Greylock

GPU / CUDA Engineers (Multiple Openings)

Greylock, San Francisco, CA, United States

Several growth-stage investments of ours in San Francisco, CA are looking for experts in GPU Optimization / Inference Acceleration.

In general, these are the responsibilities:

Primarily focused on GPGPU programming to increase the performance of the product -- writing, debugging, and optimizing CUDA code from GPU kernel-level on upward to improve the holistic performance of new AI models
Play a key role creating all of the tooling and associated infrastructure to increase the performance of the company -- from fairly straight-forward projects (profilers) to incredibly complex (new inference engines)

In general, these are the expectations:

Proven background in CPU acceleration and/or GPU optimization (latter preferred) with a strong preference toward candidates who have expertise in CUDA Kernel hacking
Experience working in deep learning environments and/or on products targeting high-performance ML systems
Strong coding skills in high-performance environments (C/C++)

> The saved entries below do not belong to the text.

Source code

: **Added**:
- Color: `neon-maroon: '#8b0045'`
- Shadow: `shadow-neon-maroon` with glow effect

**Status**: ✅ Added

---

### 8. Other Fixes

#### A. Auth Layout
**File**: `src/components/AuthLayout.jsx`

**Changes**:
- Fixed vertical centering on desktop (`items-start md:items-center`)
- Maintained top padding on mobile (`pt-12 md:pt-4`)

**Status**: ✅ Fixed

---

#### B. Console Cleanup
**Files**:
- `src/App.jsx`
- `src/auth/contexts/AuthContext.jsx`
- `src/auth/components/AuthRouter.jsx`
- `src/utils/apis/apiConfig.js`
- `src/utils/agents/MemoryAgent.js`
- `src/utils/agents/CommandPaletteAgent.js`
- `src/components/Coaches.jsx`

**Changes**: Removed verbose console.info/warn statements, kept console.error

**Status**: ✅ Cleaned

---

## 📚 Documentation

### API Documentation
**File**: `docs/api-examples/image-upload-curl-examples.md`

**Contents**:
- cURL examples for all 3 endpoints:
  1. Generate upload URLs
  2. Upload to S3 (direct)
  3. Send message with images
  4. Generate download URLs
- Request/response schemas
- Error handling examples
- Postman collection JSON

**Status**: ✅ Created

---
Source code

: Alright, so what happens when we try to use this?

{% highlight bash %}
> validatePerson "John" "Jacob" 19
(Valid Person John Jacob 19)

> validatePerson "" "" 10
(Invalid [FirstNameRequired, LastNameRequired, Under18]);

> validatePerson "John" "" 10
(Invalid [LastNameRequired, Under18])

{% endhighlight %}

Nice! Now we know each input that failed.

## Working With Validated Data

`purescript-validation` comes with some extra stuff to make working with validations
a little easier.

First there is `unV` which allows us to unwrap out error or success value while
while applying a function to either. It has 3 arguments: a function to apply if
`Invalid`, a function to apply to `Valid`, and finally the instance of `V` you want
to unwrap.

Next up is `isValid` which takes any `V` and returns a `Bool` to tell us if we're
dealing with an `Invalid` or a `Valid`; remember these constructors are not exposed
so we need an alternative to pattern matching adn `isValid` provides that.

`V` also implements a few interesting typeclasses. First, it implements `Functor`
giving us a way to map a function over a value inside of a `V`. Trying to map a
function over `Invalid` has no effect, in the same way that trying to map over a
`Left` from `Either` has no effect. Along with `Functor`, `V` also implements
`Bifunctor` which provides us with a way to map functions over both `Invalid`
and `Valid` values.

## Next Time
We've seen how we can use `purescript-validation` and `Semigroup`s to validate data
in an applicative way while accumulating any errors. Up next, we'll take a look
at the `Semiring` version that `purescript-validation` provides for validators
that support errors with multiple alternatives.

Please note: Due to the volume of applicants we typically receive, a follow-up email will not be sent unless a match is identified (sorry).

About us:

We are full-time, salaried employees of Greylock, and there are no fees associated with any of the work we do. Our team provides free candidate referrals/introductions to all of our active investments (one of the many services we provide), and we're always looking to add new people to our network of talent.